The chief manufactories at present are the extensive concern of Messrs. Marshall for thread and linen yarns, three iron foundries, and Messrs. Jones and Pidgeon’s for tobacco and snuff. The vicinity being a good barley country, the malting business is carried on to a considerable extent, and divided among sixty maltsters. Glass-staining has been brought to the highest state of perfection in this town, completely disproving assertions made some few years since that the powers of this ancient science had then extended almost beyond the hope of eventual excellence. The gothic chain, however, which for so long a period had confined the mystery of this beautiful art, once, indeed, considered as entirely lost, has been effectively broken by our townsman, Mr. D. Evans, of whose productions our churches and many other ecclesiastical buildings and noblemen’s mansions in different parts of the kingdom afford specimens, contending in effect with some of the finest works of the ancient masters.
Among the delicacies for which our town is so deservedly celebrated may be mentioned a most delicious Cake, [204] of which but few strangers in passing through fail to partake, especially if they have read the encomium of the poet Shenstone:
“For here each season do these cakes abide,
Whose honoured names th’ inventive city own,
Rend’ring through Britain’s isle Salopia’s praises known.”
Shrewsbury Cakes appear to have been presented to distinguished personages on their visit to this town as early as the reign of Elizabeth; and when their Royal Highnesses the Duchess of Kent and the Princess Victoria arrived here in 1832, they were graciously pleased to accept a box of them from the Mayor.

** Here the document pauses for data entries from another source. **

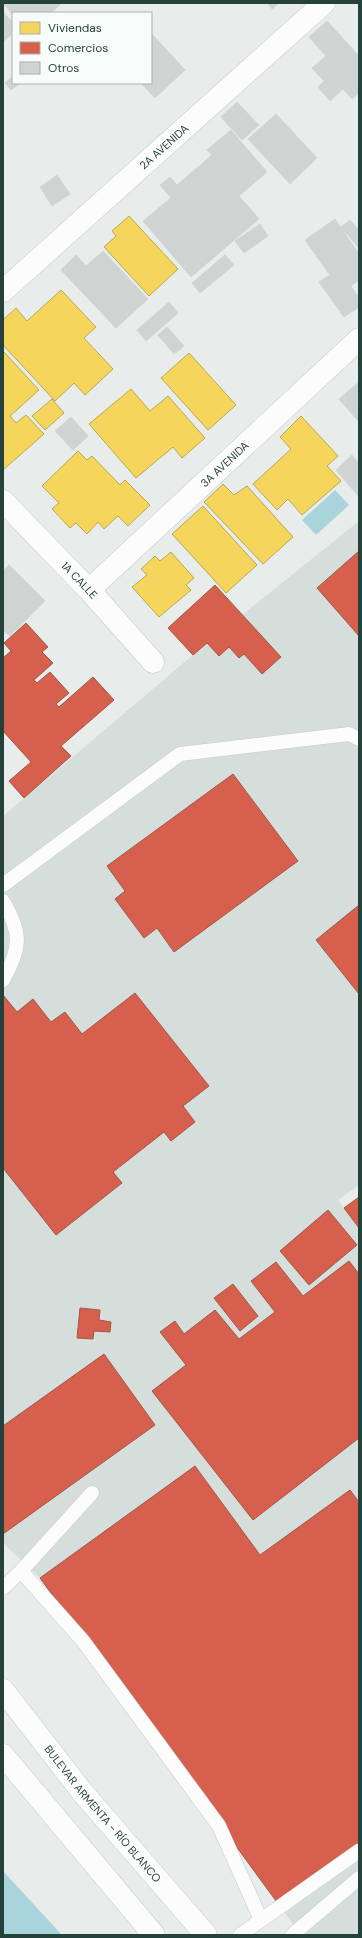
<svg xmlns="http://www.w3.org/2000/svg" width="362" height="1938" font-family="'DM Sans',sans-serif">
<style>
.built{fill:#d6dedb}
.water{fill:#a9d4db}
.homes{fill:#f6d55c;stroke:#b7a952}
.shops{fill:#d6604d;stroke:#a15747}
.building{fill:#cfd4d2;stroke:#d1d6d4}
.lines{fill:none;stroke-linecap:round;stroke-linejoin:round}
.service-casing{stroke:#c5cac8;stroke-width:15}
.minor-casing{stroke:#c5cac8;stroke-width:23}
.secondary-casing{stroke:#c3cbc8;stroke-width:23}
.service{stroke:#fcfcfc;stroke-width:14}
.minor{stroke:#fcfcfc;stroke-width:22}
.secondary{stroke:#fcfcfc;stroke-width:22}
.labels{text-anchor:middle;stroke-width:4;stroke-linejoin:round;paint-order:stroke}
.street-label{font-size:11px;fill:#24423a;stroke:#f7fbf9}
</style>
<rect width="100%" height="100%" fill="#e8edeb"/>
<path class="built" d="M359,521V1185L338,1200L359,1228V1935H301L40,1578L3,1543V816L207,643Z"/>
<path class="water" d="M335,490L349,505L316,535L302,520Z
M3,1871L62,1935H3Z"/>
<path class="homes" d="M129,216L178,269L149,296L104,247L116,236L112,231Z
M61,290L96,327L84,338L113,369L85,395L74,383L55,401L3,345V320L16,308L27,321Z
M3,351L39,390L10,416L16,423L26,415L44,434L3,470Z
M189,353L236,405L208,430L161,378Z
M131,389L150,411L168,396L205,438L182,458L173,447L136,478L89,424Z
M52,399L64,413L45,430L32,416Z
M301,416L338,456L327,466L341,481L302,515L288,499L277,510L253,484L291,449L280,437Z
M78,451L87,460L92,456L120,485L125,480L150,505L128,526L118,516L104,529L98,522L87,534L76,523L70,528L52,509L59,503L42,486Z
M223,484L234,495L247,486L293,537L263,564L204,502Z
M203,506L257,565L226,593L172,534Z
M171,552L194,578L186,585L191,590L159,617L132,587L147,575L141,569L155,556L160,561Z"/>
<path class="shops" d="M359,551V636L317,588Z
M215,585L281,657L262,674L244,654L239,658L229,647L219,656L207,643L193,655L168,628Z
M26,623L48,647L42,652L53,663L34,680L37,683L50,672L69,693L56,704L59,707L93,677L114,700L61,746L71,756L24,798L9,781L31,762L3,731V658L11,651L4,643Z
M233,774L298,861L174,952L157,928L144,938L115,899L125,891L107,866Z
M359,905V994L316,940Z
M135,993L209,1086L183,1106L195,1122L171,1141L164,1132L113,1172L122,1183L56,1235L3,1168V995L17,1012L33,999L51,1022L65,1012L82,1034Z
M359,1197V1228L344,1208Z
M328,1210L357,1245L309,1285L280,1251Z
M349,1261L359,1274V1438L253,1520L152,1391L186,1365L160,1332L175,1321L184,1334L215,1310L239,1339L275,1312L251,1281L276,1262L303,1296Z
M233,1284L258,1316L240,1331L214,1298Z
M80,1308L100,1310L99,1320L111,1322L110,1332L94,1331L93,1339L77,1338Z
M104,1354L155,1425L3,1534V1426Z
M195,1466L260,1555L350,1490L359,1502V1847L279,1905L40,1578Z"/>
<path class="building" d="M3,3H62L51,13H13V15Z
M268,3H279L272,9Z
M3,12L13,23V33L3,42Z
M327,21L359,56V93L352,99L343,89L330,101L318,87L324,81L312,68L326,56L309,37Z
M151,33L185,70L155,98L141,83H151Z
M13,76V83H20L11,90L5,83Z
M237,102L259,125L242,140L221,117Z
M276,114L317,158L290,184L248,139Z
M231,130L267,172L239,196L259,219L191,277L143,221L171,198L160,185L170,177L177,185L212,155L207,150Z
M57,175L70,194L52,206L40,187Z
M335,219L359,254V280L351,286L359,298V307L344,317L319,282L330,275L305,240Z
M350,220L359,230V248L341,227Z
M260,224L268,236L244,253L235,241Z
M103,251L148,299L116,328L61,270L76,255L86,266Z
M225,255L234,265L200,293L192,283Z
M169,302L178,313L146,341L137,330Z
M167,327L184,346L174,354L158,335Z
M359,382V422L339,399Z
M71,417L88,436L73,450L55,431Z
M352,455L359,464V497L336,470Z
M9,565L45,601L10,636L4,631L3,632V571Z"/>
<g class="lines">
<defs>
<path id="service" d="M3,885L180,754L349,734L359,739
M3,901C22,933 21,948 3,980
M21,1571L92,1493
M3,1588L21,1571L83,1641L219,1826L261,1920
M240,1935L359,1851
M292,1935L359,1878"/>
<g id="minor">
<path id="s1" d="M3,291L324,3"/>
<path id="s2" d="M3,501L89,590L153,662"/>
<path id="s3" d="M89,590L359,339"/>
</g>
<g id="secondary">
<path id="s4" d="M3,1690L83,1793L206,1935"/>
<path d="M3,1755L154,1935"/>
</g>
</defs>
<use href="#service" class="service-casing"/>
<use href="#minor" class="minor-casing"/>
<use href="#secondary" class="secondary-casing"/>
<use href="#service" class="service"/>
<use href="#minor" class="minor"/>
<use href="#secondary" class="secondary"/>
</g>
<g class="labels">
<g class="street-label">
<text dy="4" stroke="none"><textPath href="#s1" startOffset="216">2A AVENIDA</textPath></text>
<text dy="4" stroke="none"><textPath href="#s3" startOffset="185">3A AVENIDA</textPath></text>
<text dy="4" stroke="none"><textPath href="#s2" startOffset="110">1A CALLE</textPath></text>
<text dy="4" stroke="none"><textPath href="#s4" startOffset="159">BULEVAR ARMENTA - RÍO BLANCO</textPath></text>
</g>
</g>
<rect width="362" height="1938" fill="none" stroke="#24423a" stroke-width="8"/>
<rect x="12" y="12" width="140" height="72" fill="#f7fbf9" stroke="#a3b1ad"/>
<rect x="20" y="22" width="20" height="12" fill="#f6d55c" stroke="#a3b1ad"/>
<text x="48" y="32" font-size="12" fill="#24423a">Viviendas</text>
<rect x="20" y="42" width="20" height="12" fill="#d6604d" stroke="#a3b1ad"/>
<text x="48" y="52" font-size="12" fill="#24423a">Comercios</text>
<rect x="20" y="62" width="20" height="12" fill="#cfd4d2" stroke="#a3b1ad"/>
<text x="48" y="72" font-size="12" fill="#24423a">Otros</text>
</svg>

The Simnel made here is much admired, and great quantities of this kind of cake are prepared about the season of Christmas and Lent. The word is supposed to have been derived from the Latin simila, signifying fine flour; but the common tradition fixes its origin to a dispute between a man named “Simon” and his wife “Nell.” One of them was desirous that the plum pudding should be baked, while the other insisted that it should be boiled: neither party being disposed to yield, it was therefore first boiled and afterwards baked (the processes that it now undergoes), and thus produced Sim-nell. The exterior crust, or shell (enclosing a compound of fruit) is hard, and deeply tinged with saffron.
The Shrewsbury Brawn is unrivalled, and has lately been patronised by His Majesty William the Fourth. Brawn is a Christmas dish of great antiquity, and may be found in most of the ancient bills of fare for coronations and other great feasts. “Brawn, mustard, and malmsey” were directed for breakfast during the reign of Elizabeth; and Dugdale, in his account of the Inner Temple Revels, states the same directions for that society. It is prepared from the flesh of boars fattened for the purpose.
Shrewsbury Ale has been commended from a remote period. Iolo Goch, the bard of Owen Glendower, eulogises the profusion with which “Cwrw Amwythig,” or Shrewsbury Ale, was dispensed in the mansion of his hero at Sycarth, which he seems to have visited previously to the insurrection of 1400.
In the last century the properties of this beverage were thus extolled:—
“Hops, Water, and Barley, are here of the best,
Your March and October can well stand the test;
The body is plump, and the visage ne’er pale,
That imbibes, or is painted, with Shrewsbury Ale.”